Tareas por realizar:
#1 Según el texto sobre el dolor de huesos, ¿dónde se crea por lo general nuestra percepción de identidad?
#2 Transcribe del texto sobre el dolor de huesos el fragmento que comienza con las palabras "Considerando estos puntos, podemos" y termina con "como el dinero).".
#3 Retoma el texto sobre el dolor de huesos y continúalo desde el punto en que se detiene.

Texto proporcionado:
Para observar simbólicamente el dolor de huesos y traducir su existencia, es necesario que entendamos que el cuerpo es el puente que comunica nuestra propia energía. La separación mental y física se diluye en nuestra inconsciencia, por lo que, lo que sea que nos ocurra en nuestro interior, o cómo nos sintamos, se reflejará en todo nuestro ser.

Podemos entender el dolor de huesos como unamanifestación de algo profundo, ya que éstos se encuentran al “fondo”, bajo nuestra piel y nuestro músculos. Esta profundidad, que por lo demás es bastante dura en relación a otras partes del cuerpo, también nos habla de que el hueso es nuestro “cimiento”, una estructura de quiénes somos.

Cuando el hueso se ve afectado, las molestias están sugiriendo algo profundo que corregir. Sin embargo el hueso es duro, llega a un límite de crecimiento, por lo tanto este tipo de dolor también nos pone en un lugar de “imposibilidad” de cambio. Esto no necesariamente es real, ya que la mente es la que percibe el cambio de esta manera, aunque sea perfectamente posible efectuar modificaciones en nuestra vida.
Considerando estos puntos, podemos entonces afirmar que el dolor de huesos es llegar a nuestro “límite” de cambio. Más que resistencia, es nuestro ser diciéndonos “no voy a hacer esto, o esto otro, porque si no me desarmo”…

Entonces cabe preguntarse: ¿cuál es mi límite?, ¿por qué mi límite me causa dolor?, ¿por qué siento que tengo que ceder, aunque sé que no puedo porque me hago daño?…

Nuestra estructura ósea es nuestro soporte, así que también puede estar relacionado a asuntos materiales que nos den la misma sensación de cimiento o solidez. Para algunos puede ser su casa, familia, un terreno, cualquier cosa que nos de seguridad material tangible (no tan mental como el dinero).

Pero también el dolor a los huesos nos habla de un rechazo muy profundo a quiénes somos. Por lo general nuestra percepción de identidad se crea en nuestra familia. Adquirimos hábitos, maneras de ser, historias familiares, siendo esto de alguna manera natural ya que forma la continuidad kármica y la evolución tanto familiar como individual.  Podemos entender esto concibiéndonos como una creación de nuestros padres, y por lo tanto directamente relacionados a ellos. Por lo tanto, si rechazo a mi madre o a mi padre, también estoy en el fondo rechazándome a mí mismo.

Material proporcionado:
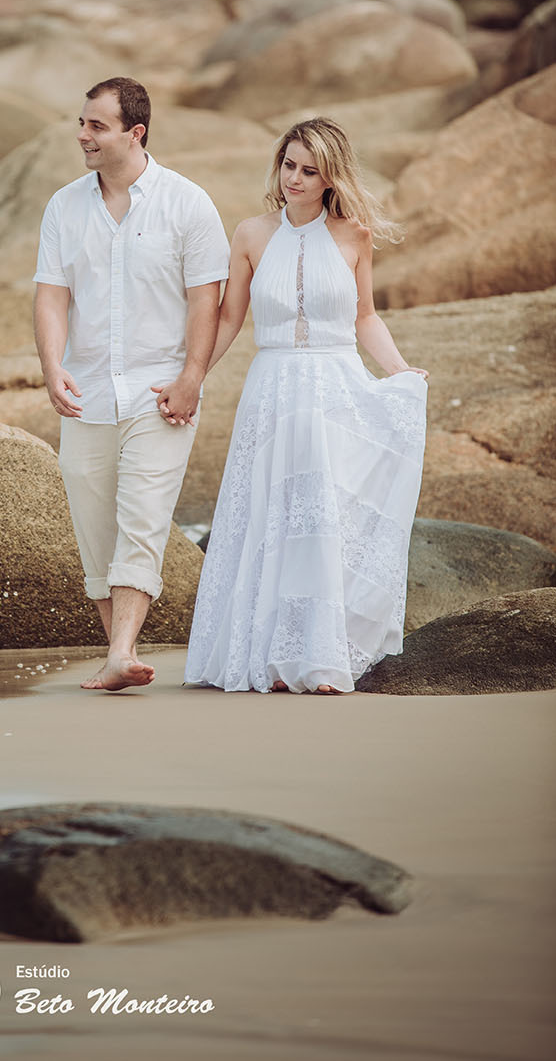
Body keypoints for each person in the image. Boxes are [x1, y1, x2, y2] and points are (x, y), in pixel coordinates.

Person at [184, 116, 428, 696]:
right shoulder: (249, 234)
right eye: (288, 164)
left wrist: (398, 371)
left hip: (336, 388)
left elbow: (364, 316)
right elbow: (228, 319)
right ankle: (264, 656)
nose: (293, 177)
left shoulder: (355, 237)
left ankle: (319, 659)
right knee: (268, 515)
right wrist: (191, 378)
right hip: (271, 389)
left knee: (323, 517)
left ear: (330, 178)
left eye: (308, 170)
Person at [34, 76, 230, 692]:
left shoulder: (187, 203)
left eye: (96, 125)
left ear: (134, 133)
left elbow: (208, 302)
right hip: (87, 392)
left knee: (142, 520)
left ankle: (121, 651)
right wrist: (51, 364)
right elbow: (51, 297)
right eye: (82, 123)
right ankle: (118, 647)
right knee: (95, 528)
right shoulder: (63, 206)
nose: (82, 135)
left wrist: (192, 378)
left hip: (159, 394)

---

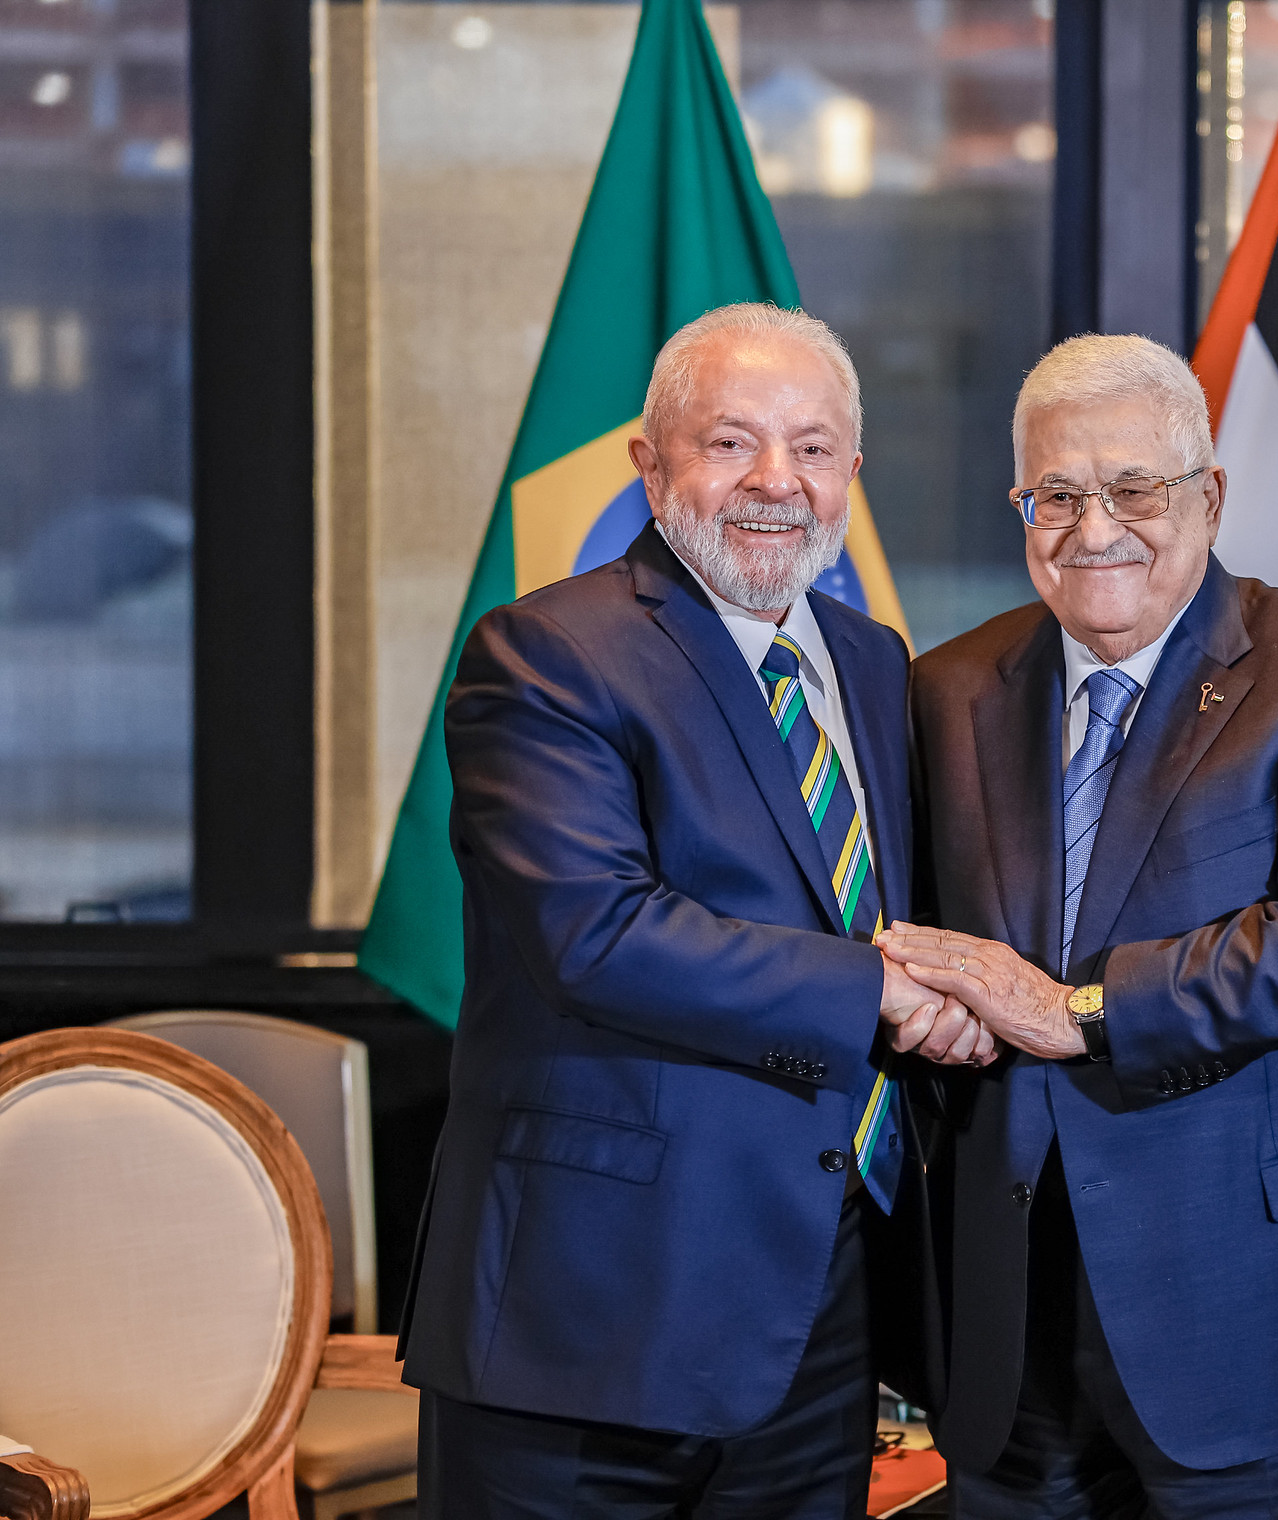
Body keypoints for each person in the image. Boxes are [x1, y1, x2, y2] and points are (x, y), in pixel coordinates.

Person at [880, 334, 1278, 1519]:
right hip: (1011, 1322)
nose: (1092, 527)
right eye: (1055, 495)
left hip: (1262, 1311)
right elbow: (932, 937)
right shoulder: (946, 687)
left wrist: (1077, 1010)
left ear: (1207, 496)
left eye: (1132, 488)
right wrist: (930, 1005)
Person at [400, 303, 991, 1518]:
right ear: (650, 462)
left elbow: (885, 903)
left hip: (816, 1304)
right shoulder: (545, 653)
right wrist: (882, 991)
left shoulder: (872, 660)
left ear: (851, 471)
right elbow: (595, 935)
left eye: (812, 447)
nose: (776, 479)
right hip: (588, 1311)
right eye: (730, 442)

---

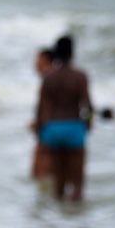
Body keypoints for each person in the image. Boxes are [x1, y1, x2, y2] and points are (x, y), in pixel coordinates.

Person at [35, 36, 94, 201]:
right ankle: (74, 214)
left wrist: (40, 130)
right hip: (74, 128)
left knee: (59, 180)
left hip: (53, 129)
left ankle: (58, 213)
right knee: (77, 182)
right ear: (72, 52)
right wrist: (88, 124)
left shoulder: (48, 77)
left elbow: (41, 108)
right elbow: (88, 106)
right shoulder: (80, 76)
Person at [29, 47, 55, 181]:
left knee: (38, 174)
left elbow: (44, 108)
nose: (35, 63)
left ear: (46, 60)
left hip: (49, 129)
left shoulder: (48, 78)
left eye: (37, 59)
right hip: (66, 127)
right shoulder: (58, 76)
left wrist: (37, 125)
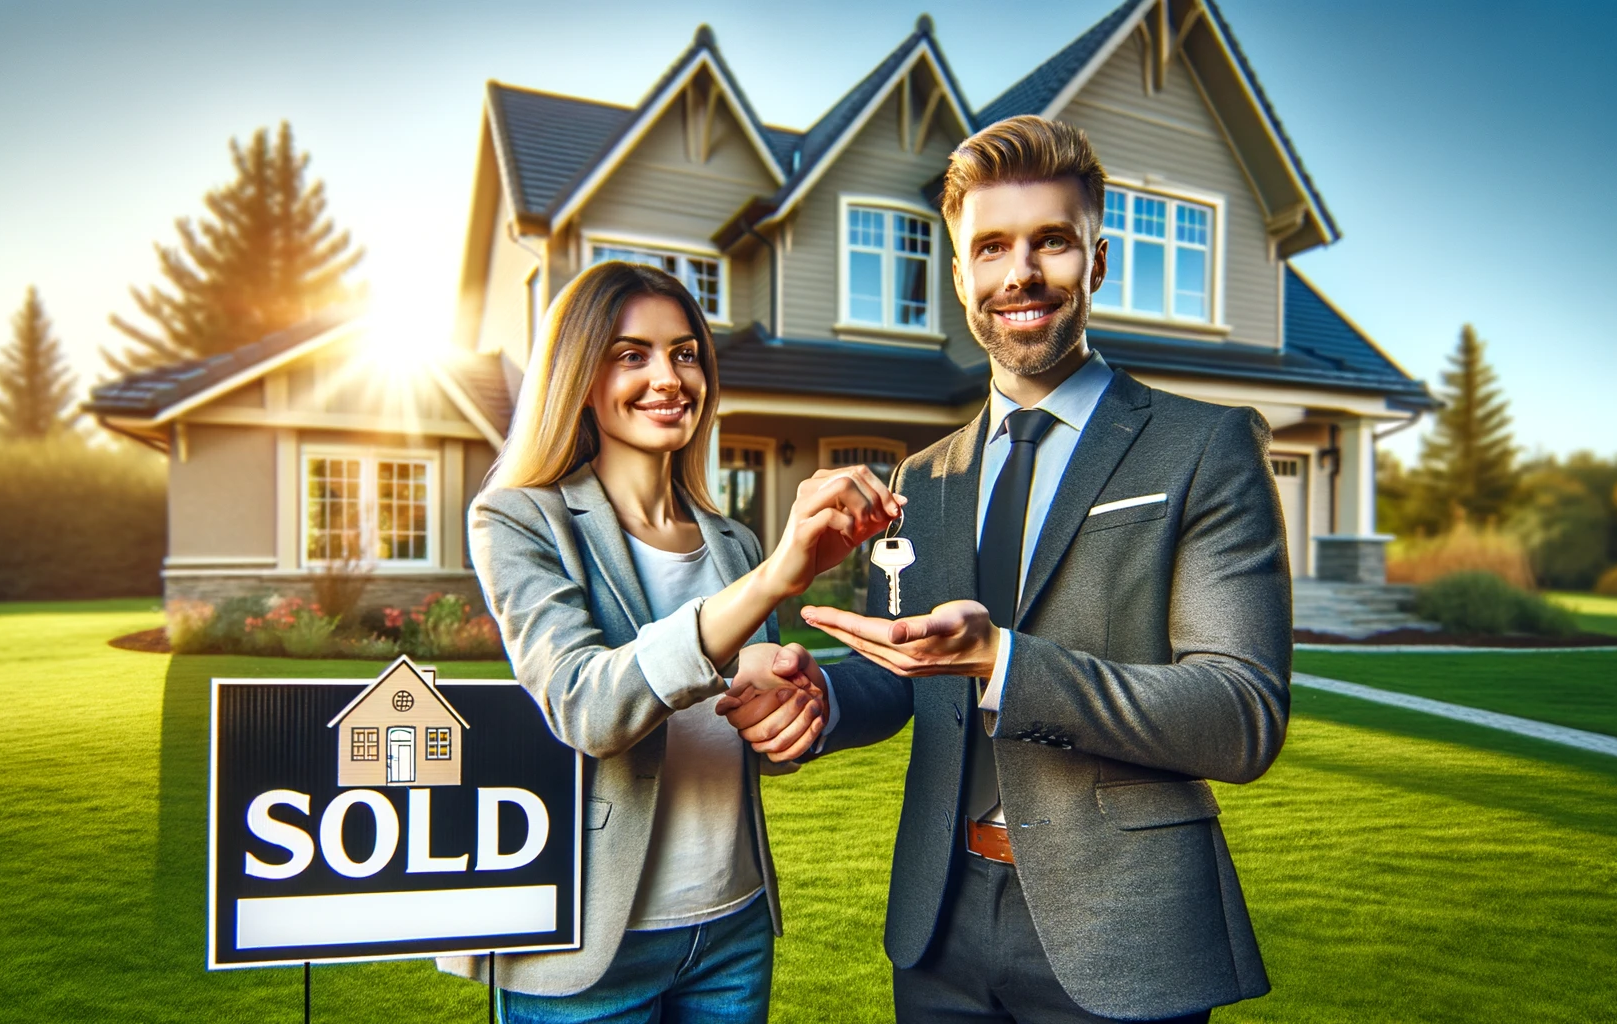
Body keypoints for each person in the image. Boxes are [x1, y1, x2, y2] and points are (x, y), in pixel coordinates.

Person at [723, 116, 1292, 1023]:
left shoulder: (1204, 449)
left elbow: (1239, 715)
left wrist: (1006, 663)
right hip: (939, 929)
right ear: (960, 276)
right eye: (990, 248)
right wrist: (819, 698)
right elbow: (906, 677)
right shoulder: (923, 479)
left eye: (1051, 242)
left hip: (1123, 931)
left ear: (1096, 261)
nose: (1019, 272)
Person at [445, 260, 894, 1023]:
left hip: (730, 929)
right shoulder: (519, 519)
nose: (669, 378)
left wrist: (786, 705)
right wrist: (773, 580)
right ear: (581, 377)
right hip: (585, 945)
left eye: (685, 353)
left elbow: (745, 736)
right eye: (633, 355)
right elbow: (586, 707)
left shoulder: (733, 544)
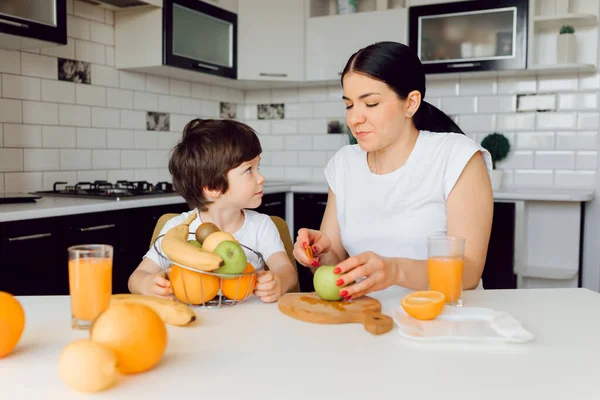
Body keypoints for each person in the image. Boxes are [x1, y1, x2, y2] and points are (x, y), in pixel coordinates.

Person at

Respuestas del ejercicio:
#1 En nuestra familia.

#2
Considerando estos puntos, podemos entonces afirmar que el dolor de huesos es llegar a nuestro “límite” de cambio. Más que resistencia, es nuestro ser diciéndonos “no voy a hacer esto, o esto otro, porque si no me desarmo”…

Entonces cabe preguntarse: ¿cuál es mi límite?, ¿por qué mi límite me causa dolor?, ¿por qué siento que tengo que ceder, aunque sé que no puedo porque me hago daño?…

Nuestra estructura ósea es nuestro soporte, así que también puede estar relacionado a asuntos materiales que nos den la misma sensación de cimiento o solidez. Para algunos puede ser su casa, familia, un terreno, cualquier cosa que nos de seguridad material tangible (no tan mental como el dinero).

#3
 

¿Qué hacer?

Primero que nada, entender las molestias corporales como una alarma. Nuestro cuerpo quiere que escuchemos nuestra propia incomodidad, y que nos atendamos.

Si lo que me molesta o rechazo está afectando negativamente mi vida, entonces quizá ha llegado la hora que observe lo que me causa el problema, desde otro punto de vista.

Aceptar que cambiar a los otros es mucho menos probable, que cambiarnos a nosotros mismos. Cuando nos referimos a “cambiarnos”, aquello no implica que reneguemos de nuestra esencia, por lo que es sumamente importante que aprendamos a ACEPTARNOS, darnos espacios para entender nuestras necesidades, y carencias, así como también reconocer las necesidades y carencias en nuestros seres queridos.

También es importante, aceptar la raíz de nuestra resistencia al cambio. El dolor a los huesos, suele inmovilizar, imposibilita el movimiento, por lo que podemos entender estas dolencias como una necesidad de parar, para pensar mejor en cómo seguir o qué camino elegir.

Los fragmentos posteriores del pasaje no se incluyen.